RECORDS PROVIDED Block Start
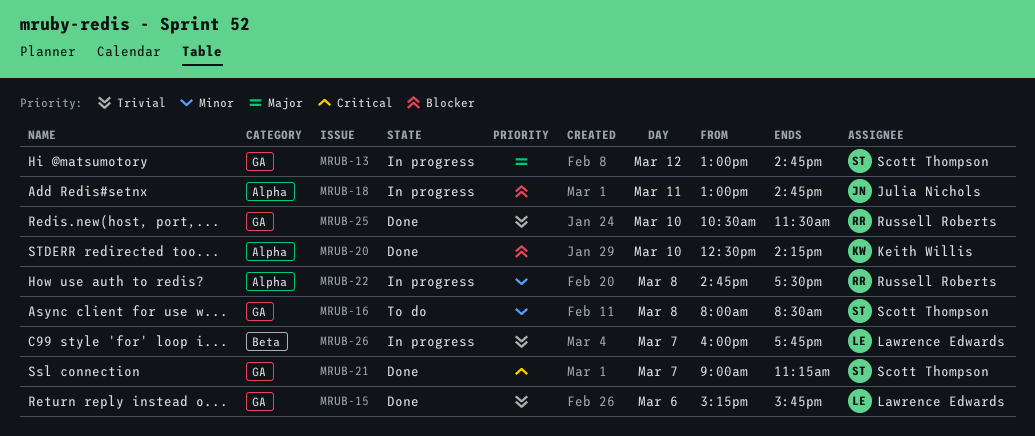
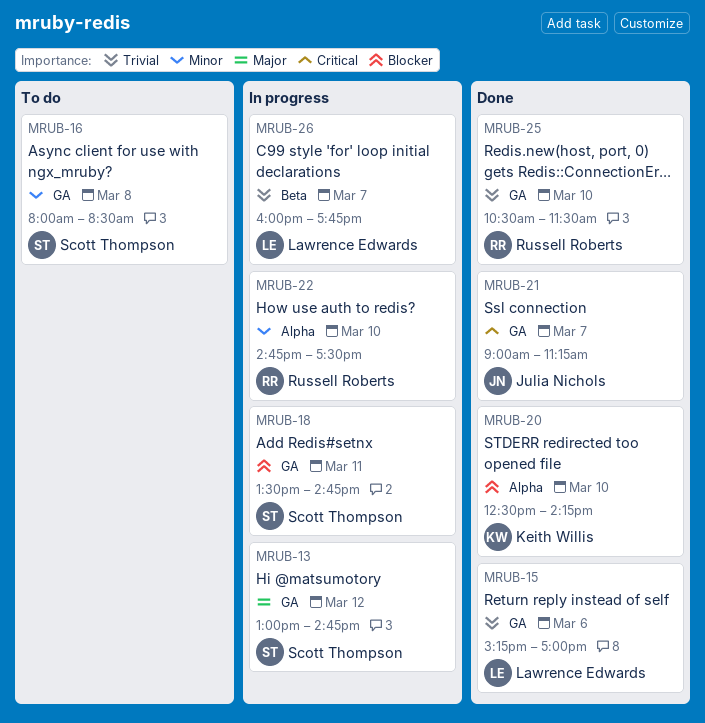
MRUB-15, ends: 15:45 -> 17:00
MRUB-18, owner: Julia Nichols -> Scott Thompson
MRUB-18, label: Alpha -> GA
MRUB-18, begins: 13:00 -> 13:30
MRUB-21, owner: Scott Thompson -> Julia Nichols
MRUB-22, day: Mar 8 -> Mar 10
RECORDS PROVIDED Block End
Report each line in the data above that holds the word "Scott" by copying it.

MRUB-18, owner: Julia Nichols -> Scott Thompson
MRUB-21, owner: Scott Thompson -> Julia Nichols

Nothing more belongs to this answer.